知らない間に……
僕は竜が祀られていたという地、ホーリー島へ2人を連れてやって来ていた。
「ていうか、幹部総出で来ちゃっていい訳?」
「それ、今更?」
「んだけどもさぁ」
ラコの疑問に応えたのは同じく幹部であるミヤだった。
銀髪で長い前髪で片目が隠れている、兎の女性の亜人。
「その為に色々対策してきたでしょ。
幹部候補の子達を筆頭に、僕達が居ない間より強くなる為にきちんと訓練するのと、人間側や中立組織との実戦経験も積ませるって。

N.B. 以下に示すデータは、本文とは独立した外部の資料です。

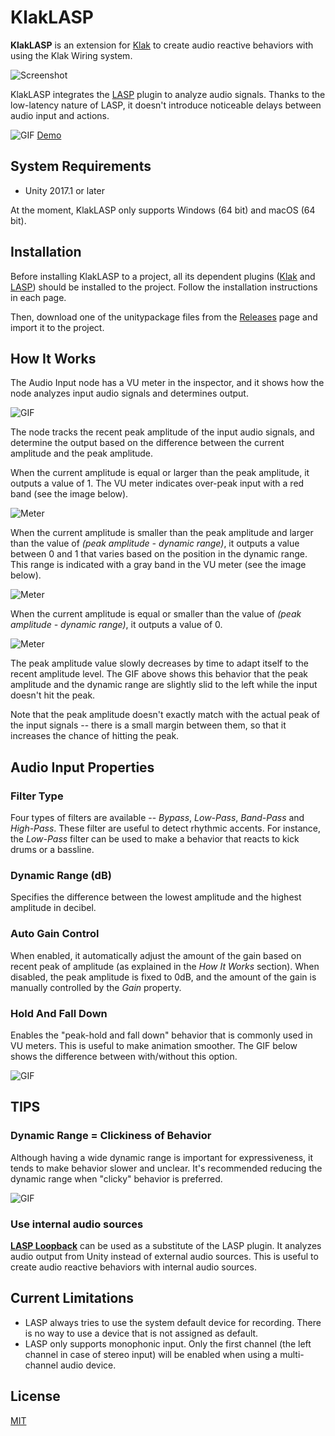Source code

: KlakLASP
========

**KlakLASP** is an extension for [Klak] to create audio reactive behaviors with
using the Klak Wiring system.

![Screenshot](http://i.imgur.com/jAtUMDvl.png)

KlakLASP integrates the [LASP] plugin to analyze audio signals. Thanks to the
low-latency nature of LASP, it doesn't introduce noticeable delays between
audio input and actions.

![GIF](http://i.imgur.com/NoG5EtG.gif)
[Demo](http://radiumsoftware.tumblr.com/post/163292853756)

System Requirements
-------------------

- Unity 2017.1 or later

At the moment, KlakLASP only supports Windows (64 bit) and macOS (64 bit).

Installation
------------

Before installing KlakLASP to a project, all its dependent plugins ([Klak] and
[LASP]) should be installed to the project. Follow the installation
instructions in each page.

Then, download one of the unitypackage files from the [Releases] page and
import it to the project.

How It Works
------------

The Audio Input node has a VU meter in the inspector, and it shows how the node
analyzes input audio signals and determines output.

![GIF](http://i.imgur.com/e4QyD1u.gif)

The node tracks the recent peak amplitude of the input audio signals, and
determine the output based on the difference between the current amplitude and
the peak amplitude.

When the current amplitude is equal or larger than the peak amplitude, it
outputs a value of 1. The VU meter indicates over-peak input with a red band
(see the image below).

![Meter](http://i.imgur.com/6iIJB8z.png)

When the current amplitude is smaller than the peak amplitude and larger than
the value of *(peak amplitude - dynamic range)*, it outputs a value between 0
and 1 that varies based on the position in the dynamic range. This range is
indicated with a gray band in the VU meter (see the image below).

![Meter](http://i.imgur.com/ecLQf0t.png)

When the current amplitude is equal or smaller than the value of *(peak
amplitude - dynamic range)*, it outputs a value of 0.

![Meter](http://i.imgur.com/tDPkH7X.png)

The peak amplitude value slowly decreases by time to adapt itself to the recent
amplitude level. The GIF above shows this behavior that the peak amplitude and
the dynamic range are slightly slid to the left while the input doesn't hit the
peak.

Note that the peak amplitude doesn't exactly match with the actual peak of the
input signals -- there is a small margin between them, so that it increases the
chance of hitting the peak.

Audio Input Properties
----------------------

### Filter Type

Four types of filters are available -- *Bypass*, *Low-Pass*, *Band-Pass* and
*High-Pass*. These filter are useful to detect rhythmic accents. For instance,
the *Low-Pass* filter can be used to make a behavior that reacts to kick drums
or a bassline.

### Dynamic Range (dB)

Specifies the difference between the lowest amplitude and the highest
amplitude in decibel.

### Auto Gain Control

When enabled, it automatically adjust the amount of the gain based on recent
peak of amplitude (as explained in the *How It Works* section). When disabled,
the peak amplitude is fixed to 0dB, and the amount of the gain is manually
controlled by the *Gain* property.

### Hold And Fall Down

Enables the "peak-hold and fall down" behavior that is commonly used in VU
meters. This is useful to make animation smoother. The GIF below shows the
difference between with/without this option.

![GIF](http://i.imgur.com/dhxqaH3.gif)

TIPS
----

### Dynamic Range = Clickiness of Behavior

Although having a wide dynamic range is important for expressiveness, it tends
to make behavior slower and unclear. It's recommended reducing the dynamic
range when "clicky" behavior is preferred.

![GIF](http://i.imgur.com/ljVUjxV.gif)

### Use internal audio sources

**[LASP Loopback]** can be used as a substitute of the LASP plugin. It analyzes
audio output from Unity instead of external audio sources. This is useful to
create audio reactive behaviors with internal audio sources.

[LASP Loopback]: https://github.com/keijiro/Lasp/tree/loopback

Current Limitations
-------------------

- LASP always tries to use the system default device for recording. There is no
  way to use a device that is not assigned as default.
- LASP only supports monophonic input. Only the first channel (the left channel
  in case of stereo input) will be enabled when using a multi-channel audio
  device.

License
-------

[MIT](LICENSE.txt)

[Klak]: https://github.com/keijiro/Klak
[LASP]: https://github.com/keijiro/Lasp
[Releases]: https://github.com/keijiro/KlakLasp/releases
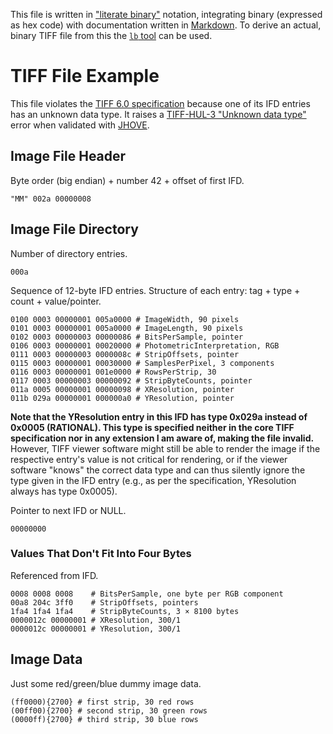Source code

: This file is written in ["literate binary"][lb] notation, integrating binary
(expressed as hex code) with documentation written in [Markdown][Markdown]. To
derive an actual, binary TIFF file from this the [`lb` tool][lb] can be used.

# TIFF File Example

This file violates the [TIFF 6.0 specification][TIFF] because one of its IFD
entries has an unknown data type. It raises a [TIFF-HUL-3 "Unknown data
type"][TIFF-HUL-3] error when validated with [JHOVE][JHOVE].

## Image File Header

Byte order (big endian) + number 42 + offset of first IFD.

    "MM" 002a 00000008

## Image File Directory

Number of directory entries.

    000a

Sequence of 12-byte IFD entries. Structure of each entry: tag + type + count +
value/pointer.

    0100 0003 00000001 005a0000 # ImageWidth, 90 pixels
    0101 0003 00000001 005a0000 # ImageLength, 90 pixels
    0102 0003 00000003 00000086 # BitsPerSample, pointer
    0106 0003 00000001 00020000 # PhotometricInterpretation, RGB
    0111 0003 00000003 0000008c # StripOffsets, pointer
    0115 0003 00000001 00030000 # SamplesPerPixel, 3 components
    0116 0003 00000001 001e0000 # RowsPerStrip, 30
    0117 0003 00000003 00000092 # StripByteCounts, pointer
    011a 0005 00000001 00000098 # XResolution, pointer
    011b 029a 00000001 000000a0 # YResolution, pointer

**Note that the YResolution entry in this IFD has type 0x029a instead of 0x0005
(RATIONAL). This type is specified neither in the core TIFF specification nor in
any extension I am aware of, making the file invalid.** However, TIFF viewer
software might still be able to render the image if the respective entry's value
is not critical for rendering, or if the viewer software "knows" the correct
data type and can thus silently ignore the type given in the IFD entry (e.g., as
per the specification, YResolution always has type 0x0005).

Pointer to next IFD or NULL.

    00000000

### Values That Don't Fit Into Four Bytes

Referenced from IFD.

    0008 0008 0008    # BitsPerSample, one byte per RGB component
    00a8 204c 3ff0    # StripOffsets, pointers
    1fa4 1fa4 1fa4    # StripByteCounts, 3 × 8100 bytes
    0000012c 00000001 # XResolution, 300/1
    0000012c 00000001 # YResolution, 300/1

## Image Data

Just some red/green/blue dummy image data.

    (ff0000){2700} # first strip, 30 red rows
    (00ff00){2700} # second strip, 30 green rows
    (0000ff){2700} # third strip, 30 blue rows

[lb]: https://github.com/marhop/literate-binary
[Markdown]: https://commonmark.org/
[TIFF]: https://archive.org/details/TIFF6
[JHOVE]: https://jhove.openpreservation.org/
[TIFF-HUL-3]: https://github.com/openpreserve/jhove/wiki/TIFF-hul-Messages#tiff-hul-3
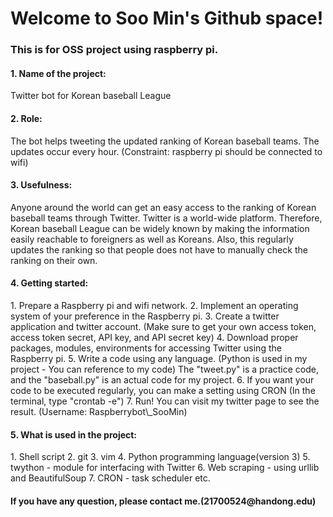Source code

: <h1>Welcome to Soo Min's Github space!</h1>

<h3>This is for OSS project using raspberry pi.</h3>

<h4>1. Name of the project:</h4> Twitter bot for Korean baseball League
<h4>2. Role:</h4> The bot helps tweeting the updated ranking of Korean baseball teams. The updates occur every hour.
(Constraint: raspberry pi should be connected to wifi)
<h4>3. Usefulness:</h4> Anyone around the world can get an easy access to the ranking of Korean baseball teams through Twitter. Twitter is a world-wide platform. Therefore, Korean baseball League can be widely known by making the information easily reachable to foreigners as well as Koreans.
Also, this regularly updates the ranking so that people does not have to manually check the ranking on their own.
<h4>4. Getting started:</h4> 
1. Prepare a Raspberry pi and wifi network.
2. Implement an operating system of your preference in the Raspberry pi.
3. Create a twitter application and twitter account.
(Make sure to get your own access token, access token secret, API key, and API secret key)
4. Download proper packages, modules, environments for accessing Twitter using the Raspberry pi.
5. Write a code using any language. 
(Python is used in my project - You can reference to my code)
The "tweet.py" is a practice code, and the "baseball.py" is an actual code for my project.
6. If you want your code to be executed regularly, you can make a setting using CRON (In the terminal, type "crontab -e") 
7. Run!
You can visit my twitter page to see the result. (Username: Raspberrybot\_SooMin)
<h4>5. What is used in the project:</h4>
1. Shell script
2. git
3. vim
4. Python programming language(version 3)
5. twython - module for interfacing with Twitter
6. Web scraping - using urllib and BeautifulSoup
7. CRON - task scheduler
etc.
<h4>If you have any question, please contact me.(21700524@handong.edu)</h4>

いつまでも僕達に頼りきりじゃ、所詮ただの雑魚に成り下がるだけだ。
そんなんじゃあ困るし、対抗し人間を殺すためにももっと強くなってもらわなきゃ。
それこそ僕を超えるぐらいの熱を持ってもらわないとね」
「相変わらずリーダーは厳しいこった」
「そんなことより……見て、興味深い光景が」
ミヤが指さすその先にはノエルとその仲間らしき人物、そして女の子が歩いていた。
「へぇ……人間様があの存在を連れて何やってるんだか」
「ラコ、あの子達を追ってくれる?
僕達は例の場所を探さなきゃいけないからさ。
そっちは任せたよ」
「はいよ。
監視するだけでいいの?」
「例の場所を見つけたらミヤをそっちに送るよ。
機を見計らってあの子……『■■■・■■■■』を回収してくれる?
あぁ、あとあの桃色の髪の人間は殺さないように」
「なんで?」
「僕の大事な友達の大切な人だからね」
ラコと分かれ、島を歩く。
「で、私にどうしろと?
特殊な力なんて持ってないよ」
「手に入れてもらうんだよ、道中で。
きっとこの辺に居るはずだから」
やって来たのは木々に囲まれた公園だった。
「手に入れてもらうって……嫌な予感しかしないんだけど」
「大丈夫。
君は気に入ると思うな」
そう言って、僕達は公園の中に踏み入れた。